Mi ha colpito quanto diventi evidente una funzione che ha più a che fare con l’ordine pubblico che con l’informazione. La tv in pratica ha sopperito alle mancanze organizzative attraverso un convincimento per quantità. Infatti, non riesco più a sentire le informazioni sul Covid, dopo che per un anno ogni giorno siamo stati bombardati sulle solite e scarne misure da rispettare, come lavarsi le mani e non assembrarci. È curioso come questa forma di stordimento possa ottenere dei risultati.
In passato hai espresso apprezzamenti per il Movimento 5 Stelle. Dopo vari governi e l’approdo addirittura a Mario Draghi ti senti fra i delusi?
Ho avuto un intenso rapporto con gli attivisti in passato quando si erano messi a distribuire autonomamente il mio film. Ne ho conosciuti tanti, ci ho discusso a lungo, ho cercato di capire cosa avessero in mente ma senza riuscirci. Non ho mai avuto la sensazione che fosse un esperimento che potesse funzionare. Infatti, non li ho mai votati. Raccoglievano alcune istanze che condividevo, ma nel loro insieme mi sono sempre apparsi contraddittori. Dall’atteggiamento verso i migranti alla mancanza di democrazia interna. Mi sembrava già allora un esperimento destinato a naufragare. Ricordo che spesso le discussioni si concludevano da parte loro con l’affermazione: “Mi fido di Beppe” e non credo sia un fondamento democratico.
Non dirmi che non ti ha stupito il segretario del Pd Zingaretti, il quale prima ha difeso Barbara D’Urso per la cancellazione anticipata del suo programma e poi, quando si è dimesso, ha rilasciato proprio a lei la prima intervista?
È un sintomo di grandissima confusione, nel quale si mischiano tanti aspetti che sono più emotivi che strategici. Andare da Barbara D’Urso credo sia stata più una provocazione che la volontà di raggiungere le fasce popolari. Anche perché credo abbia ascolti bassi, da quel che ho sentito. Mi pare che nel Pd siano arrivati a un osso strofina un altro osso senza ormai più cartilagini.
Com’è che la sinistra, alla fine, finisce sempre col dividersi?
Penso ci sia una mancanza di chiarezza totale su cosa significhi essere “di sinistra”. Nel Pd ci si spacca ancora su questo, perché alcuni tentano di costruire una sinistra e altri vogliono un partito di centro. Un dilemma che si trascinano da tempo, in un meccanismo di poteri che si distruggono a vicenda. Da spettatrice è abbastanza lampante la direzione che andrebbe presa, e cioè verso una riconversione ambientalista in grado di conciliare i principi di giustizia sociale in modo contemporaneo. Però la nostra è una democrazia un po’ fradicia.
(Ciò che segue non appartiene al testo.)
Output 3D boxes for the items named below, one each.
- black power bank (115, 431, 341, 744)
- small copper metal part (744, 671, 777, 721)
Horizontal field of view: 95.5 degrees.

I partiti sono messi male e l’avvento di Draghi è un passo indietro della democrazia. È come se avessimo detto: “Non siamo capaci, proviamo un’altra strada” ma senza sapere se riusciremo a tornare indietro o andare avanti.
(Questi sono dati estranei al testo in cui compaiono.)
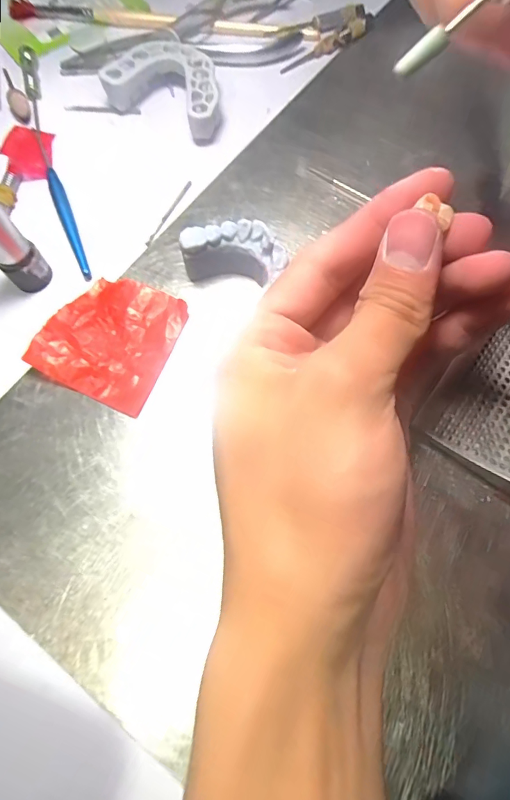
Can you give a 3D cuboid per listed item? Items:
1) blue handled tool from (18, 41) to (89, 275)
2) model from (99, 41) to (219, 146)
[{"bbox_3d":[-0.111,-0.135,0.235,0.009,0.004,0.172,-18,72,-5],"label":"blue handled tool"},{"bbox_3d":[-0.044,-0.171,0.239,0.065,0.019,0.046,28,74,10],"label":"model"}]

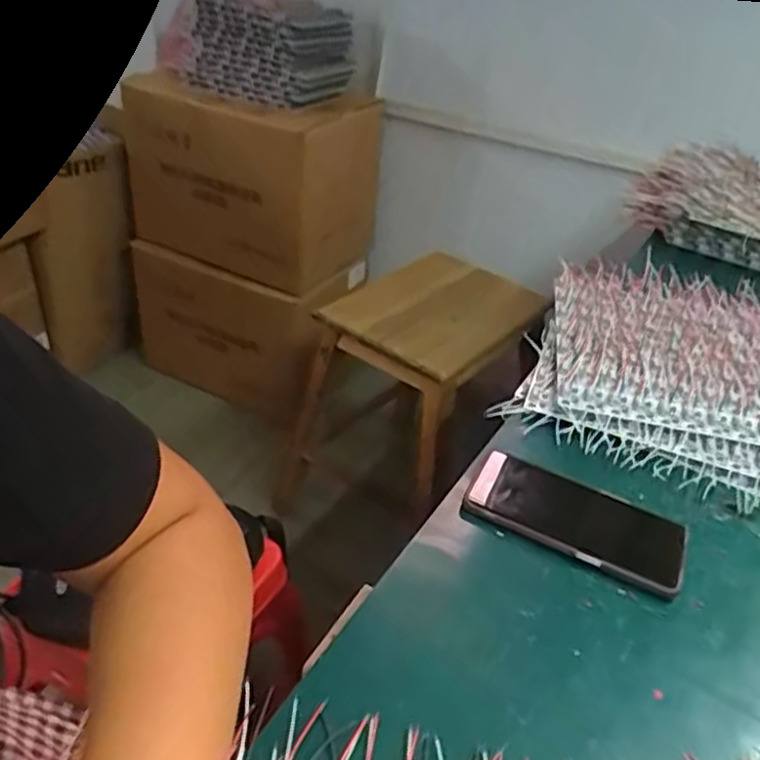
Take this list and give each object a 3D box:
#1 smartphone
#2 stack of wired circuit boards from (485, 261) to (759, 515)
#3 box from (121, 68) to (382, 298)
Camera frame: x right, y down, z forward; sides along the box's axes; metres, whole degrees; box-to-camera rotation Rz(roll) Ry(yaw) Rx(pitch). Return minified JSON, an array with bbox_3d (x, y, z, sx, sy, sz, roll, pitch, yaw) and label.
[{"bbox_3d":[0.151,0.105,0.545,0.161,0.015,0.081,21,38,18],"label":"smartphone"},{"bbox_3d":[0.325,-0.016,0.729,0.318,0.043,0.358,20,38,16],"label":"stack of wired circuit boards"},{"bbox_3d":[-0.286,-0.449,1.550,0.521,0.345,0.278,22,40,19],"label":"box"}]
Non c’è democrazia in Italia?
La democrazia non c’è da un pezzo. Come la terra che viene sommersa a causa del riscaldamento globale, la democrazia perde terreno e non sembra avere futuro. Perché non ha chi la difende, non sta nel cuore di nessuno e sembra che le priorità siano sempre altre.
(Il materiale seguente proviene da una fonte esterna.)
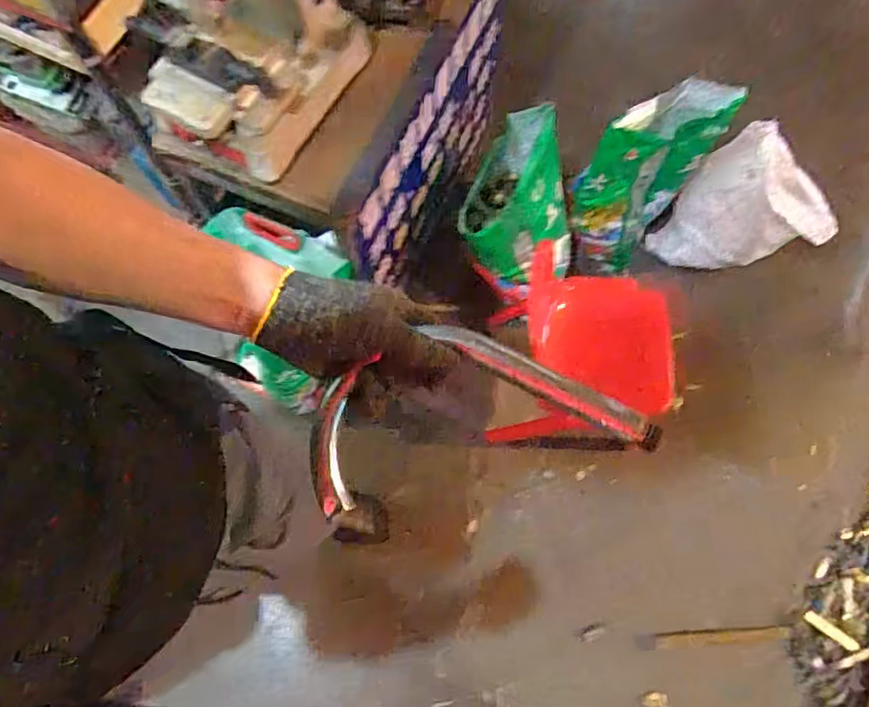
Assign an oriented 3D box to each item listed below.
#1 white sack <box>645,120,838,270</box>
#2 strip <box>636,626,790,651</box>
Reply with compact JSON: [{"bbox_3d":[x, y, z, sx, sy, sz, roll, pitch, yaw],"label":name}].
[{"bbox_3d":[0.732,-0.317,1.391,0.310,0.363,0.164,33,75,8],"label":"white sack"},{"bbox_3d":[0.587,0.591,1.216,0.351,0.016,0.032,3,72,-13],"label":"strip"}]

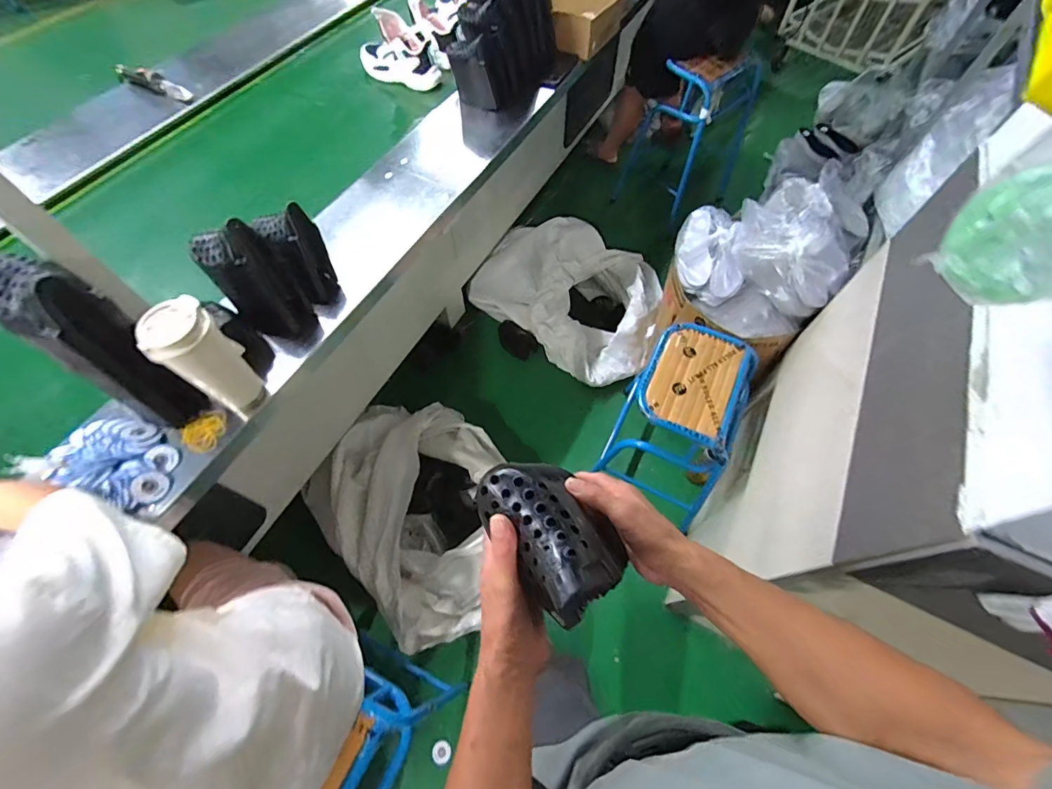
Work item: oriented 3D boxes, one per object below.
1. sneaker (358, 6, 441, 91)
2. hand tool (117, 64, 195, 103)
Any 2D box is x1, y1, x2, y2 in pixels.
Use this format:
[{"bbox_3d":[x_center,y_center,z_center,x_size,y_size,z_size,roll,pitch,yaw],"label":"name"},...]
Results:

Non sarà diventata “moderata” anche Sabina Guzzanti?
Forse meno impulsiva, d’altronde si cerca sempre di migliorare nella vita.
Non c’è qualcosa di cui ti penti delle esternazioni pubbliche che in passato crearono moltissime polemiche?
Mi capita spesso che mi chiedano un pentimento. Tutti quanti sbagliamo, però non credo di essere tra le persone che si devono pentire. Ho girato film, spettacoli e preso posizioni con l’intendo di fare bene e spinta dalla generosità. Perché dovrei pentirmi di aver cercato di capire la trattativa stato-mafia, cosa è accaduto durante il terremoto dell’Aquila e di aver dato un contributo dialettico al dibattito? Non ho mai imbracciato il fucile. E i miei argomenti sono stati difficilmente contraddetti. Se mi pentissi dovrei ammettere che sarebbe stato meglio farmi i fatti miei e non voglio pensarlo.
È un periodo più adatto a ragionare che non a battagliare?
Io ho sempre combattuto facendo il mio lavoro e anche questo libro è un altro modo di esprimermi. Mi si contesta di aver esagerato, ma quando si entra nel merito nessuno mi ha dimostrato dove stava l’errore. Se ci vogliamo pentire tutti mi metto in fila, ma non credo dovrei essere fra le prime.